THE TASK:
Pick every line with "lines" from the material below.

EXERCISE MATERIALS:
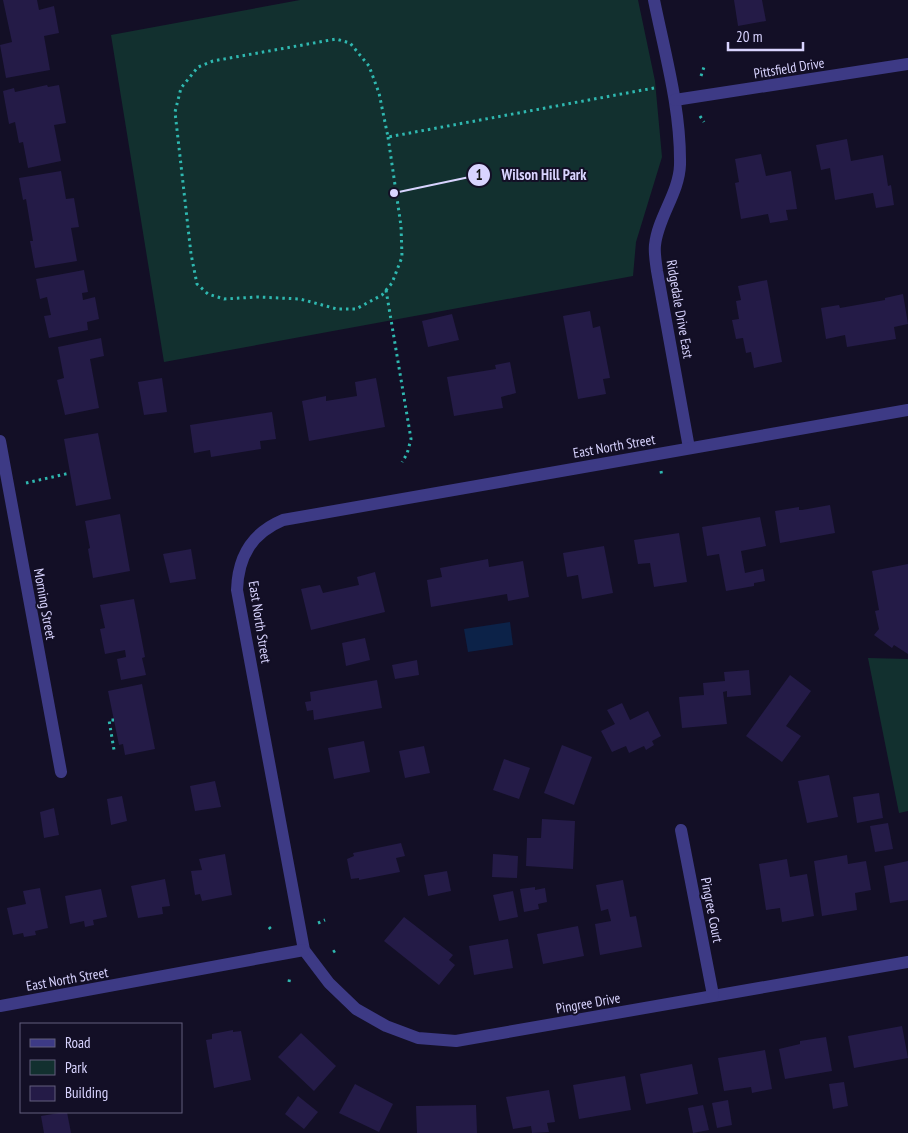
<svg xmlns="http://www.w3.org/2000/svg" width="908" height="1133" font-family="'PT Sans Narrow',sans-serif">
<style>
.green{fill:#12302f}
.water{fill:#0c2248}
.building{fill:#241b47}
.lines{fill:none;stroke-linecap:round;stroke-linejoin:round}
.path{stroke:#2fb8b0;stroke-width:3;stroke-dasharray:2.5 4;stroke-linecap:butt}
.street{stroke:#3d3a85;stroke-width:12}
.labels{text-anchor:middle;stroke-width:4;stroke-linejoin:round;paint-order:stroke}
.street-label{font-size:14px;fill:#d9d4ff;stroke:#130f26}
.leader{fill:none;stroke:#d9d4ff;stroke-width:2}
.callout-dot{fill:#d9d4ff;stroke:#130f26;stroke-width:2}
.mark-label{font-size:15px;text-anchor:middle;font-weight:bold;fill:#111}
.callout-label{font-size:15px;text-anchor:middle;font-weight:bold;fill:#d9d4ff;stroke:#130f26;stroke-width:4;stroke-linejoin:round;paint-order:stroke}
</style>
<rect width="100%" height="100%" fill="#130f26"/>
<g class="green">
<polygon points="300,0 638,0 655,81 662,157 636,242 633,276 164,362 111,35"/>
<polygon points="868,658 908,659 908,811 899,813"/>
</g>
<polygon class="water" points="510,622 513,645 468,652 464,629"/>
<g class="building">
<polygon points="3,0 37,0 39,10 54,6 59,33 44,36 50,70 6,78 0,45 12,42"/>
<polygon points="734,0 762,0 766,21 738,26"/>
<polygon points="47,85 48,87 59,85 66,123 54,125 61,161 28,168 23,142 19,143 15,122 9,124 3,91 14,88 15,92"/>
<polygon points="847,139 851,161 883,155 888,186 891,185 894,205 876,208 873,193 835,200 830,168 821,170 816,145"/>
<polygon points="761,154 766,176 791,171 797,209 786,210 788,220 770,223 768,214 741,219 735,183 739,182 735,159"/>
<polygon points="61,171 66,199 74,198 79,227 71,228 77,261 35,268 30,241 33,241 26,199 23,200 19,178"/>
<polygon points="84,270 88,292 82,293 83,300 95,297 99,319 87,322 88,330 49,338 44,316 51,315 47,297 40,299 36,279"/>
<polygon points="767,280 782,362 754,368 751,352 746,353 743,338 736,339 732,320 739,319 736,301 741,300 738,286"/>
<polygon points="903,294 908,324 894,327 896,339 847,347 845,335 826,339 821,308 839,305 840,308 885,300 885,298"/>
<polygon points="590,311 593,328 600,326 610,378 603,379 606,394 578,399 563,316"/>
<polygon points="452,314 459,340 428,347 422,321"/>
<polygon points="101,338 104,356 90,359 99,408 65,415 57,380 64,378 58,347"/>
<polygon points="510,362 516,393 501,397 503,408 454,416 447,377 496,369 495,365"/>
<polygon points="162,378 167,412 144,415 138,382"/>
<polygon points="376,378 385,427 309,441 302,401 326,396 326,401 357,396 355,382"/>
<polygon points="272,412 276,439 260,441 261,449 211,457 210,450 194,453 190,425"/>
<polygon points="98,433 111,499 76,506 64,439"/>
<polygon points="830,505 835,533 780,543 775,511 799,507 799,510 802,510"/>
<polygon points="120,514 130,571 93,578 88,549 90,548 85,521"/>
<polygon points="760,517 766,546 741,551 745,573 763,569 765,581 754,583 754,586 726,591 719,554 707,556 702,527"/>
<polygon points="679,533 687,582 654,587 650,563 638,564 634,540"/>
<polygon points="604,546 613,593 582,599 578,575 567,577 563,553"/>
<polygon points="191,549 196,579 170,583 163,554"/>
<polygon points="488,559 489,567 523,561 529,597 508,601 507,594 431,607 427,580 442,577 440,568"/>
<polygon points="908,564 908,654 894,645 892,648 874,635 879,629 875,611 879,610 872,571"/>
<polygon points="375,572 385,612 311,630 301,589 320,585 323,593 359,585 357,577"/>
<polygon points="134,599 145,657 142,658 146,675 121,680 117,659 126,657 125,650 105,654 100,629 105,628 100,605"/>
<polygon points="365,638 370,660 346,666 342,643"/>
<polygon points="417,660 419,675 395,679 392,665"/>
<polygon points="749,670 751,695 727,697 727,691 723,692 727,724 682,728 679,697 704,695 703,683 725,681 724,672"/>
<polygon points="790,675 811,691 786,726 801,736 782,762 746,736"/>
<polygon points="377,680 382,708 314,720 313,710 307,711 305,702 311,701 310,692"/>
<polygon points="142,684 155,749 125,755 123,744 119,745 108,691"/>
<polygon points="622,703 630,720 648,711 661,736 652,741 654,745 646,750 644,746 629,753 626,746 612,752 601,731 615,724 607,710"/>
<polygon points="364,741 370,772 334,779 328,748"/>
<polygon points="562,745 592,757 574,805 544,793"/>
<polygon points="424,746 430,773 405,778 399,751"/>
<polygon points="504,759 530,768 519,799 493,790"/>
<polygon points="829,775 838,817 807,823 798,781"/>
<polygon points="215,781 221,807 195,811 190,786"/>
<polygon points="879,793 883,818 857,823 853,797"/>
<polygon points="122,796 127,821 111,825 107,799"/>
<polygon points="54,808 59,835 44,838 40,812"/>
<polygon points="542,819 575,821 573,869 526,866 527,838 541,838"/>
<polygon points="888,823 893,849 875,852 870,826"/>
<polygon points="401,843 405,856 396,858 400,872 359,880 359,878 351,879 347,859 354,856 353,853"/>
<polygon points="225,854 232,895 202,901 200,894 195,895 191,871 202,870 199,859"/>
<polygon points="493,854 518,856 517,878 492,877"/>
<polygon points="847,855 848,864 866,861 871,890 855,893 857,910 822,916 814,861"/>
<polygon points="787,859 790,877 807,874 814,916 782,922 780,908 766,910 759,864"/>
<polygon points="908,861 908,900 890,903 884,866"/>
<polygon points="447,871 451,891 428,896 424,875"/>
<polygon points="165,879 170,906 162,907 163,914 138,918 131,886"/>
<polygon points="623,880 630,917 636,916 642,947 600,955 595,924 611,921 608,909 601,911 596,885"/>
<polygon points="535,887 535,890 545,888 547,902 538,904 539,909 524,912 520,889"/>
<polygon points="40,888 48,928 35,931 36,935 24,937 23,933 13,935 7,908 26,904 23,891"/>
<polygon points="101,889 107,917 93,920 94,925 85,927 84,921 70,924 65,896"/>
<polygon points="513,891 518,917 499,921 493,895"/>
<polygon points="404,917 453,955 449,960 455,965 439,985 384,941"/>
<polygon points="578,926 584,956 543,964 537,934"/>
<polygon points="508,939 513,968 474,975 469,946"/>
<polygon points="902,1026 908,1058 854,1068 848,1036"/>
<polygon points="233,1030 233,1032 241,1031 251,1080 214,1088 206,1040 212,1039 212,1034"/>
<polygon points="301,1033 336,1066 314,1091 278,1057"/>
<polygon points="826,1037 832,1071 785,1079 779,1049 800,1044 800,1041"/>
<polygon points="765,1050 772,1089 752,1093 751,1087 724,1091 718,1058"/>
<polygon points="692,1064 698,1094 646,1104 640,1074"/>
<polygon points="625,1076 631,1110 579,1119 573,1085"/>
<polygon points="844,1082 848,1106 833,1109 829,1084"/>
<polygon points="355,1084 393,1104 379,1132 339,1113"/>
<polygon points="549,1090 555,1122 547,1123 549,1132 532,1133 531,1126 513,1129 506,1097"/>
<polygon points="298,1096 318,1112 304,1129 285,1114"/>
<polygon points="728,1100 732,1125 717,1128 712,1103"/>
<polygon points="476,1105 477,1133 417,1133 416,1106"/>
<polygon points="703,1105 709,1130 693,1133 688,1108"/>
<polygon points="65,1112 67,1112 71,1133 44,1133 41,1116"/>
</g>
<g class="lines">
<g class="path">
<polyline points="701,76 704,67"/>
<polyline points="700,116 704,122"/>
<polyline points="388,137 401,226 402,257 392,283 382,295 356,309 337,309 300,299 258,297 224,299 208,294 197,284 191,254 175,112 181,88 198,67 213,61 336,39 350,43 369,66 379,93 388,137 654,88"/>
<polyline points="386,290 411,439 407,454 402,462"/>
<polyline points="661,471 662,477"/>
<polyline points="26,483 70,473"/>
<polyline points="114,720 109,720 114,750"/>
<polyline points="318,923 325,920"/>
<polyline points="269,927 273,932"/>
<polyline points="333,952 338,949"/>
<polyline points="289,982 290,976"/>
</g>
<g class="street">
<path d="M654 0C665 54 681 110 680 165 679 193 658 217 655 245 654 253 656 263 657 271L689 448"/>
<polyline points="675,100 908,64"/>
<path d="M908 410 283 520C252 533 238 556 237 590L304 950 329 983 356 1009 386 1026 418 1038 456 1041 908 962"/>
<polyline points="0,441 61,772"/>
<polyline points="681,830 713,995"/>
<polyline points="0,1006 304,950"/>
</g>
</g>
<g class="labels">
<g class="street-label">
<text transform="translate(789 68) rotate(-9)" y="5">Pittsfield Drive</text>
<text transform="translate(680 309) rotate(80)" y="5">Ridgedale Drive East</text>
<text transform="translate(614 446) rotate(-10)" y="5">East North Street</text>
<text transform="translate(45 604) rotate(80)" y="5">Morning Street</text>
<text transform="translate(260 622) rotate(81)" y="5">East North Street</text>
<text transform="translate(712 910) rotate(79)" y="5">Pingree Court</text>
<text transform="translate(67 979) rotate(-10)" y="5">East North Street</text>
<text transform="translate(588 1003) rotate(-10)" y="5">Pingree Drive</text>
</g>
</g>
<path class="leader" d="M394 193L479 175"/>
<g class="callout-dot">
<circle cx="394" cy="193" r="5"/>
<circle cx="479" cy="175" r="12"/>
</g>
<g class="mark-label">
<text x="479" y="180">1</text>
</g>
<g class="callout-label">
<text x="544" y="180">Wilson Hill Park</text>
</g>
<rect x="20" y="1023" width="162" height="90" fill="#130f26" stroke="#625e7d"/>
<rect x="30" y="1039" width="25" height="8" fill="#3d3a85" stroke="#625e7d"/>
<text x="65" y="1048" font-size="15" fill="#d9d4ff">Road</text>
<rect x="30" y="1060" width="25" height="15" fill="#12302f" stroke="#625e7d"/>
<text x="65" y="1073" font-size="15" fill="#d9d4ff">Park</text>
<rect x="30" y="1086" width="25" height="15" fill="#241b47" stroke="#625e7d"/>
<text x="65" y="1098" font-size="15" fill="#d9d4ff">Building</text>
<path d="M728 42v8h75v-8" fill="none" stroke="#d9d4ff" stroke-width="2.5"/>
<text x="736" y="42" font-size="15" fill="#d9d4ff" stroke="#130f26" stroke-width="4" paint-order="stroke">20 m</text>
</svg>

ANSWER AREA:
.lines{fill:none;stroke-linecap:round;stroke-linejoin:round}
<g class="lines">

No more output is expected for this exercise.